Haldane used his mathematical skills to analyse data from multiple sources, and thus, put a firm foundation to Darwin’s theories and Mendel’s genetic experiments. He was thorough in working out possible scenarios for evolution, and prescient in suggesting ways in which life could arise from the primordial “soup" of the early Earth without a nudge from a creator.
He also made a series of conjectures about genetic linkages, and the whys of mutation, which have since proved to be astonishingly close to the mark. Remember, the structure of DNA was discovered only when he was in his 60s. He designed gas masks for battlefields and contributed to safety in mines and submarines through investigations of toxic atmospheres. He almost killed himself multiple times figuring out how carbon monoxide and carbon dioxide affected human beings. This followed up on his father John Scott Haldane’s pioneering work in these areas.
He wrote an incredibly wide-ranging set of pieces where he explained science in popular terms. He also wrote science fiction fantasy, which was always polemical, and ranged from the boring to the brilliant. He was known for his brutally honest adherence to the truth in his scientific work. Yet, he was an apologist for Stalin and the Soviet regime, eliding Lysenko’ s pseudoscience, and overlooking Stalin's genocidal modus operandi, even though he lost friends and academic colleagues to Stalin’s purges. He was also somewhat ambivalent about eugenics.
He was a pacifist who worked for world peace. But he enjoyed a good physical scrap, using his fists with the same relish, as he deployed his tongue in an intellectual argument. He fought in the trenches in the World War-I where, upon his own admission, he enjoyed killing people and was once described as “The bravest and dirtiest officer in the British army”. He was wounded twice in France, and in Iraq and nicknamed “Bomber" for his facility with handling explosives.
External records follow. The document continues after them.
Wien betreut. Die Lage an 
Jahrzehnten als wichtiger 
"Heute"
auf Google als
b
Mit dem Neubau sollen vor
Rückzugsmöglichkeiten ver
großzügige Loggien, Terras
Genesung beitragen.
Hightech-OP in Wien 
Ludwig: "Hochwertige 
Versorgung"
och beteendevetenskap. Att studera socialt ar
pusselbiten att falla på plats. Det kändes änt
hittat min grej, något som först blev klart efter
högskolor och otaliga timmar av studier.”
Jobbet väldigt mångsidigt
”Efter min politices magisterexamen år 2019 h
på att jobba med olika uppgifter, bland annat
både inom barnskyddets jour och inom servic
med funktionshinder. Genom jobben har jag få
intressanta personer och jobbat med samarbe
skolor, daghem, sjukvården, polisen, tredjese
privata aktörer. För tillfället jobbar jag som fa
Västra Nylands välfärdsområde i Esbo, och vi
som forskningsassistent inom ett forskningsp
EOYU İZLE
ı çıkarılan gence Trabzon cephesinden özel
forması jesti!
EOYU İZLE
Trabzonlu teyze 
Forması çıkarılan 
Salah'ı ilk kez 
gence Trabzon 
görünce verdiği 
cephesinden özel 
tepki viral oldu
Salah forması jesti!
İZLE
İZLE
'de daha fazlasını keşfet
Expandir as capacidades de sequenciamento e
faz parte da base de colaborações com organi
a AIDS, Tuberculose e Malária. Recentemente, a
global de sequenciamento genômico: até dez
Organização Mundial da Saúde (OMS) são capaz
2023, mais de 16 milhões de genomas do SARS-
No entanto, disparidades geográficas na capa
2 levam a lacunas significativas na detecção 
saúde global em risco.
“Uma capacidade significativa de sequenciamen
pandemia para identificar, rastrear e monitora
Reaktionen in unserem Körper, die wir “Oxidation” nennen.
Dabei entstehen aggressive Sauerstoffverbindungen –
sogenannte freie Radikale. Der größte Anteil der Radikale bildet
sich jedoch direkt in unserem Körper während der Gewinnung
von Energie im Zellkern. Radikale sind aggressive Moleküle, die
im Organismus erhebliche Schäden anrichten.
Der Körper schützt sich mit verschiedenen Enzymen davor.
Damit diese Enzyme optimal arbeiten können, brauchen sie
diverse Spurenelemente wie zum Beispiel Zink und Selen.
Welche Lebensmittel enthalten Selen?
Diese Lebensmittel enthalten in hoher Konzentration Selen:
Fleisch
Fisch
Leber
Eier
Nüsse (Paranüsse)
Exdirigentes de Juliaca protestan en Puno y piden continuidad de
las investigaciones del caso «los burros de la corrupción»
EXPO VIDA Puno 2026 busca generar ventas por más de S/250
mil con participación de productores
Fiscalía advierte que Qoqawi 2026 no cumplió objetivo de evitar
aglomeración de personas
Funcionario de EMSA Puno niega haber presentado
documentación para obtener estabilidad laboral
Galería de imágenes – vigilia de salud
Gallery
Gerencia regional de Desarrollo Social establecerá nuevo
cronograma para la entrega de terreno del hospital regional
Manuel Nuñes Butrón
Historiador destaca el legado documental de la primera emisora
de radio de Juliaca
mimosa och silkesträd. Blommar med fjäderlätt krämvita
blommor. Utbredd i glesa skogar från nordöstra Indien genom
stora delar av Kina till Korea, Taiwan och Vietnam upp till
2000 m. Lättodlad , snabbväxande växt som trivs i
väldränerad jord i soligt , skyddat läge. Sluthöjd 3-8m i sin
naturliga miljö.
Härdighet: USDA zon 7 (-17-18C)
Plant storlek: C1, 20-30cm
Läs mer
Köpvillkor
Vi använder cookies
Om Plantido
He also advocated the use of poison gas rather than high explosives, since gas killed fewer people and caused less damage.
He actively participated in the Spanish Civil War and during World War-II, contributed critical research, aiding in submarine design, and sitting on half a dozen secret scientific committees. This was while being under constant surveillance from MI5 as a committed communist, and fighting a running, public battle with Winston Churchill who shut down the Daily Worker in exasperation after being unable to endure its tirades against Britain’s conduct of the war.
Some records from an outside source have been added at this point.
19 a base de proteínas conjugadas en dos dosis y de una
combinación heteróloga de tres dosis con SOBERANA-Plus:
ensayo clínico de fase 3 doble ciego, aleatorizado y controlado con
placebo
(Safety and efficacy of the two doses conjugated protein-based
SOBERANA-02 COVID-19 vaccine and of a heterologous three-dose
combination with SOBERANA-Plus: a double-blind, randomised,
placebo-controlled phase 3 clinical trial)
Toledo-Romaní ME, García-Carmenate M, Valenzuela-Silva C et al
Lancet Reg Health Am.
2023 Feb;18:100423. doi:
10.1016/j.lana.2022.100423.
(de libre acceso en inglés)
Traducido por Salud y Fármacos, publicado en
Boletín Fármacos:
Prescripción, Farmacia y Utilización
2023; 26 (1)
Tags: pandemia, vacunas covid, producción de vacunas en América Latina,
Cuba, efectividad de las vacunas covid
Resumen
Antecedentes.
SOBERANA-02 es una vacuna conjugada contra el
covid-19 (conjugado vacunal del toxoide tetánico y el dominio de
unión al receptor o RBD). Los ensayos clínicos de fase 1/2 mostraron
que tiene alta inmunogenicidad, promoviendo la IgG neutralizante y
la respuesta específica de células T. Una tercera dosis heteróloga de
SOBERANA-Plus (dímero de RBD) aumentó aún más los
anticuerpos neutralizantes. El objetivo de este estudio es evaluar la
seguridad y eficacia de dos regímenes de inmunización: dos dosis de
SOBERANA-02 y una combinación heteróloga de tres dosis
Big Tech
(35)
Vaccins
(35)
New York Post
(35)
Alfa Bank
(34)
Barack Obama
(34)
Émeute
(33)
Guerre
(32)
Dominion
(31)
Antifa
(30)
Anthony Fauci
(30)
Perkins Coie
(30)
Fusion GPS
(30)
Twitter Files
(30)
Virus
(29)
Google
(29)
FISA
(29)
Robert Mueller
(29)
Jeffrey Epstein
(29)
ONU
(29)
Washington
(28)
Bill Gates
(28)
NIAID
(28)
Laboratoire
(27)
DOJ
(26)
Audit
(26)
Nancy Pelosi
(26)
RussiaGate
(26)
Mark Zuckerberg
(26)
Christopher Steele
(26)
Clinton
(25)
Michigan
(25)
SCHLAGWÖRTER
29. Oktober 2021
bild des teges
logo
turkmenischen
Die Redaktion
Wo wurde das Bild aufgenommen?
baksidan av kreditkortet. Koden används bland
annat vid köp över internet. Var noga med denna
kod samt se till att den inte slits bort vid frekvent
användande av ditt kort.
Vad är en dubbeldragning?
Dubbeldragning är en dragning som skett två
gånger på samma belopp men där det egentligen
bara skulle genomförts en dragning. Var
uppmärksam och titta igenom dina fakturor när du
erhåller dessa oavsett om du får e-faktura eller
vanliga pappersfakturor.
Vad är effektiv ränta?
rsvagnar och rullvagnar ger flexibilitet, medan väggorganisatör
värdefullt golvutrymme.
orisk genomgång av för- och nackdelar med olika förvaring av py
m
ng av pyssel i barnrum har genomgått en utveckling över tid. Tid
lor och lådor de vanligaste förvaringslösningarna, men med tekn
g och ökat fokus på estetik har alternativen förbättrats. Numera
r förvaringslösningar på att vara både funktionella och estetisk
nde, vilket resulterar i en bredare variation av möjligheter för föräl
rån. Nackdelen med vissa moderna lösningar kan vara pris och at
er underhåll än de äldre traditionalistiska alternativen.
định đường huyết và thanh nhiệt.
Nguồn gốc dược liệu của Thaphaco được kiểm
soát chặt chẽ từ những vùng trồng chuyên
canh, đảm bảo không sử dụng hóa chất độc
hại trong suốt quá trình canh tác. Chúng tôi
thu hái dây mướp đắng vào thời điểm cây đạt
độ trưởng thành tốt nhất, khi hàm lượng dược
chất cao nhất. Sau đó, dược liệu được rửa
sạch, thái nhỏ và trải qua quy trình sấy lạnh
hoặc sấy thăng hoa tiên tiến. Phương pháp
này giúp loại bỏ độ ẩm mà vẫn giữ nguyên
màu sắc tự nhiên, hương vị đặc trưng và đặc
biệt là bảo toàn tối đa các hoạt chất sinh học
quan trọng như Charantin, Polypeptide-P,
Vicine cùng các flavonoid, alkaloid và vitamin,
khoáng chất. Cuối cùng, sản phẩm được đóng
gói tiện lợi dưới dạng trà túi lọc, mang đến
Both his marriages were unconventional. His first union involved a farcical divorce case. He persuaded his mistress’ husband to sue him and invited a private detective to deliver newspapers to his hotel room to prove his adulterous affair with feminist author Charlotte Franken Burghes. He nearly lost his Cambridge readership as a result of the ensuing scandal. His second wife, Helen Spurway, was one of his students and 22 years younger. Marrying her required another complicated divorce and payment of substantial alimony.
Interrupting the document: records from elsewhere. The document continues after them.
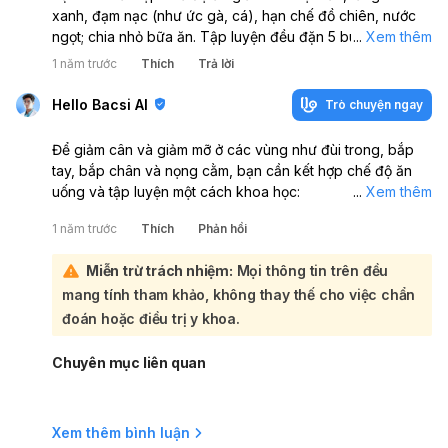
xanh, đạm nạc (như ức gà, cá), hạn chế đồ chiên, nước
ngọt; chia nhỏ bữa ăn. Tập luyện đều đặn 5 buổi/tuần, ưu
...
Xem thêm
tiên cardio (đi bộ nhanh, nhảy dây) + tập cơ (squat,
1 năm trước
Thích
Trả lời
plank, nâng tạ nhẹ). Ngủ đủ, giảm stress. Kiên trì ít nhất 3–
6 tháng sẽ thấy rõ thay đổi. Nếu cần hướng dẫn cụ thể,
Hello Bacsi AI
Trò chuyện ngay
bạn nên gặp chuyên gia dinh dưỡng hoặc HLV cá nhân.
Để giảm cân và giảm mỡ ở các vùng như đùi trong, bắp
tay, bắp chân và nọng cằm, bạn cần kết hợp chế độ ăn
uống và tập luyện một cách khoa học:
...
Xem thêm
Trước hết, bạn cần giảm cân tổng thể bằng cách kiểm
1 năm trước
Thích
Phản hồi
soát lượng calo nạp vào và tăng cường đốt cháy calo.
Bạn có thể áp dụng các phương pháp sau:
Miễn trừ trách nhiệm:
Mọi thông tin trên đều
Chế độ ăn uống:
mang tính tham khảo, không thay thế cho việc chẩn
Cắt giảm đường và tinh bột tinh chế: Ưu tiên chế độ ăn
low carb để giảm cảm giác đói và nạp ít calo hơn.
đoán hoặc điều trị y khoa.
Ăn đủ protein, chất béo tốt và rau củ: Mỗi bữa ăn nên
có đủ các nhóm chất này để tăng cường trao đổi chất
Chuyên mục liên quan
và giảm cảm giác thèm ăn.
Hạn chế thực phẩm chế biến sẵn: Tránh đồ ăn nhanh
và thực phẩm đóng gói để giảm lượng calo dư thừa.
Xem thêm bình luận
Uống đủ nước: Uống nước trước bữa ăn và trong suốt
In his old age, he relocated to India, first to the Indian Statistical Institute and then to Bhubaneswar, after a spat with P C Mahalanobis. He took Indian citizenship, wore a dhoti and turned vegetarian. He died in Odisha of cancer. When his cancer was first diagnosed he wrote “ I wish I had the voice of Homer / To sing of rectal carcinoma”.
Samanth Subramanian does a pretty good job of chronicling the science and the insanity.